Green, yellow, orange, purple, violet: August's plate of local produce is a colourful one! Watch for the arrival of turnips, cauliflower and squash. Here are August's featured foods.
Also known as white turnips, with their white flesh and small purple neck, turnips stand out on the shelves! In the same large family as radishes, mustard greens and cabbage, turnips have a slightly spicy taste like radishes and can be eaten raw thanks to the firm flesh.
It is often thought to be a cousin of the turnip because of its colour, but its shape reveals that the parsnip is a cousin of the carrot. It is also in the same family as parsley and celery!
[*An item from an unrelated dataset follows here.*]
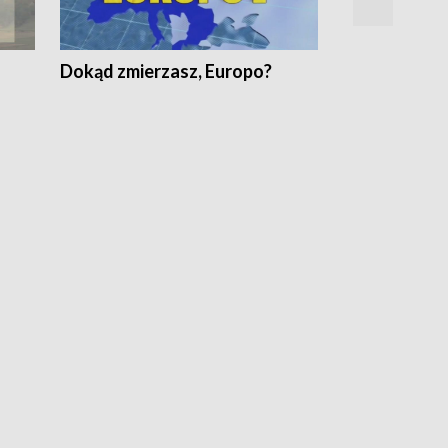
Dokąd zmierzasz, Europo?
Fakty Komen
Parsnips can be substituted for carrots in almost any recipe. It is also tasty as fries!
Leeks are not afraid of winter! They arrive in our markets in August and are eaten fresh until the end of March. The flavour is more delicate than onions and has great health benefits: it contains flavonoids and antioxidants that are excellent for preventing chronic diseases. Be careful not to overcook it, as its fragile flesh quickly turns to paste.
We spontaneously associate squash with autumn and falling leaves, but it can be enjoyed as early as the beginning of August! Winter squash is an excellent source of vitamin C, antioxidants and beta-carotene. They are a real vitamin bomb!
The colour of cauliflower isn't just a matter of looks: there's a real difference in taste! Purple is sweet, but green and orange are sweeter. It's a great trick to coax kids into eating their veggies, especially with the vibrant colours on the plate!
We know that this cruciferous vegetable is not a favourite! However, Brussels sprouts can be used in dozens of tasty preparations, especially when local and in season. In addition, it contains a lot of glucosinolates, compounds that are very effective in preventing certain cancers. It may be an acquired taste, but once you've been seduced by cabbage, it's for life!
Make the most of the last month of summer to fill your plate with colour.